The valorization of carbon dioxide (CCU strategy) consists in considering CO2 as a raw material that can be captured and used to synthesize a number of products (fuels, commodity chemicals, industrial chemical building blocks…). This approach should thus reduce the carbon footprint for industrial or energy processes. However, the CO2 molecule is a very stable molecule, difficult to capture, activate and transform. Indeed, separating CO2 from other gases, breaking it down or binding it to any other supports requires a lot of energy!

Capturing CO2 is expensive in terms of energy.
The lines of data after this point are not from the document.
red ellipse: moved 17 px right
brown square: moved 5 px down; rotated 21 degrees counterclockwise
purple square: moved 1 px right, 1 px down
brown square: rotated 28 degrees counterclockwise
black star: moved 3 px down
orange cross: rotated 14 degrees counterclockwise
It is more cost-effective to capture it at point sources (large carbon-based energy plants, highly CO2-emitting industries, etc.) than to extract it from the air because its low concentration (around 400 parts per million) makes the process expensive. Different technologies are currently developed, including absorption, adsorption, chemical looping, membrane gas separation or gas hydration. But they all suffer from high energy costs and therefore an unsatisfactory environmental impact.
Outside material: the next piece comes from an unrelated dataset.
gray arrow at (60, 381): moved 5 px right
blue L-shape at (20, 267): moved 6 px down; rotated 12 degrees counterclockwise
Lack of available technologies for industrial CO2 transformation.

Currently, the CCU approach is not commercially available, as the technology is simply not available, at scale, anywhere in the world. While the CCS approach is already available on an industrial level, it has been developed in a climate of urgency with short-term solutions. However, CCU represents a longer-term, more sustainable strategy and contributes to the political commitment to develop an industrial sector based on the circular economy.

Lack of shared sociotechnical and economic vision.

For the valorization of CO2 to support a circular and climate-neutral economy, it is essential to define guidelines enabling a common understanding of how to assess the environmental impacts of CCU technologies to design an appropriate policy framework, evaluate proposals, avoid utilization of non-relevant indicators, and define risk-sharing measures to develop appropriate funding for technology development along the value chains (at all TRL: technology readiness levels).